Passage shown:
....
Amy: The House at the Edge of Magic is about an orphan called Nine who pickpockets a tiny house ornament from a bag. When she knocks on the tiny doorknocker, it grows into a higgledy-piggledy, magical house – home to some rather interesting characters. They are under a terrible curse and think Nine is the one to break it.
It was great to write for older children. I’d been delaying it, waiting for a ‘good time’, then realised that was never going to happen. The story was bursting to get out so I decided to write it anyway!
The story is full of magic and mischief and mayhem – often found in my picture books, so I found it really easy to find my voice.

Alison: You produce the ‘Writing for Children’ pages for Writing Magazine. How did that come about?

Amy: Years ago I contacted them as these pages were no longer appearing. I asked if they’d be interested in an article I’d written about picture books, and they asked to make it into a three-part. It’s why I always encourage writers to be cheeky and ask. You never know where it’ll lead! I’m also one of their Creative Writing Tutors now and we’ve launched two book prizes together. We make a good team. 

Alison: Tell us a bit about the Picture Book Prize and newly launched Chapter Book Prize and why you set them up?
....
Work task:
Extend the interview with Amy about her novel and Writing Magazine, starting after its final question. The rows that follow have nothing to do with this.

Dataset entries:
....
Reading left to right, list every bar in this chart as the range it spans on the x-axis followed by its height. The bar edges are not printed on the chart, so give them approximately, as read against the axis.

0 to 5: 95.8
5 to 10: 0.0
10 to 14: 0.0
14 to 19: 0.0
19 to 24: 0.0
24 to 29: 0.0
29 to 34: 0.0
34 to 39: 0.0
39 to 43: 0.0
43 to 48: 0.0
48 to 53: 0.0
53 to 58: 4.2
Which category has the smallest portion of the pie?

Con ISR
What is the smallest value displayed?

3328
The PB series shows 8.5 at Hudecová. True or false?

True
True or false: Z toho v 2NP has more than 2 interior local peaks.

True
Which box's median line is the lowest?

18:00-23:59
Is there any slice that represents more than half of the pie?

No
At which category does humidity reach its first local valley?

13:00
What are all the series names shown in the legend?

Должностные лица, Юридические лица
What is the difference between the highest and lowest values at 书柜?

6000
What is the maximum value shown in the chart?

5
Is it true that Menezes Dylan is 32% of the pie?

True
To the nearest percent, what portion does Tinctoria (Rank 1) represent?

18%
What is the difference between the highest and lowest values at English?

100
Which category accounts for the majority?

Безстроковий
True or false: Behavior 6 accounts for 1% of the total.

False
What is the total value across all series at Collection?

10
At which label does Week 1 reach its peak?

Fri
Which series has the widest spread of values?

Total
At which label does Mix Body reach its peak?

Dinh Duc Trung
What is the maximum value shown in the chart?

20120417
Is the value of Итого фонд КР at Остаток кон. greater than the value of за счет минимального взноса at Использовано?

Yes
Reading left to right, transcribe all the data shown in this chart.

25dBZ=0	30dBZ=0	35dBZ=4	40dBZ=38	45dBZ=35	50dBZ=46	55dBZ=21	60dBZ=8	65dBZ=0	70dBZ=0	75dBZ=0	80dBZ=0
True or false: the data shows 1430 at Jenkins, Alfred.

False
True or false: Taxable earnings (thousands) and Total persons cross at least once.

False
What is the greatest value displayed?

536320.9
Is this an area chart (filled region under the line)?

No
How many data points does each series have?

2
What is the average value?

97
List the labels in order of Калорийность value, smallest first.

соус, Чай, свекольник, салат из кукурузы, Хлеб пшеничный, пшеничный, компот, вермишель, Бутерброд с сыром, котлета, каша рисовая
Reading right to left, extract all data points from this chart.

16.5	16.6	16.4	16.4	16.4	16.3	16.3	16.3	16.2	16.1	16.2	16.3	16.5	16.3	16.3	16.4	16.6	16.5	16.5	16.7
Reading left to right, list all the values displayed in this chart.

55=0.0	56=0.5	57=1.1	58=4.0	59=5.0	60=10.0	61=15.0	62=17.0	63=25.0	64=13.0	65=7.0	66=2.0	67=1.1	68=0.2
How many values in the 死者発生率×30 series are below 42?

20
....
Result for this task:
Amy: The book prizes were set up after I talked to Writing Magazine and my agent, Julia Churchill, about helping new writers break into the industry. We’ve seen wonderful things happen for winners and listed writers, including signing with agents or getting book deals. Really looking forward to this year’s entries!

Alison: You also run workshops for aspiring children’s authors. How did you start doing those?

Amy: I first ran one at my local college years ago. I was terrified when I started but soon loved it. Now I thoroughly enjoy working with new and emerging talent. There’s news of my upcoming workshops on my website on Twitter @AmySparkes or Facebook

Amy at work, Photograph by Susie Tyler

Alison: With school visits and other writing commitments too, how do you juggle everything? What is your secret?

Amy: Heehee. That would be telling! No, I’m not sure there is a secret, just the passion and determination to find the time and make it work. It’s amazing what’s possible when you put your mind to it. I’m quite disciplined – I don’t have time for writer’s block!

Alison: Is there any part of your work you enjoy the most?

Amy: It’s always fun meeting and encouraging the children. And it’s equally enjoyable encouraging and motivating writers trying to break into the industry.

From a writing aspect, I’m not a big planner, so I often drop something random but significant, early on in the book, with no idea how it will be resolved. I spontaneously choose the first words that leap into my mind and by the end, there’ll be a brilliant way this throwaway phrase can be woven into the story in a meaningful way. I so enjoyed doing this with Pirate Blunderbeard, that I did it many times with The House At The Edge of Magic. Throw something in – see how it works out. Great creative challenge.

Alison: What’s your proudest achievement?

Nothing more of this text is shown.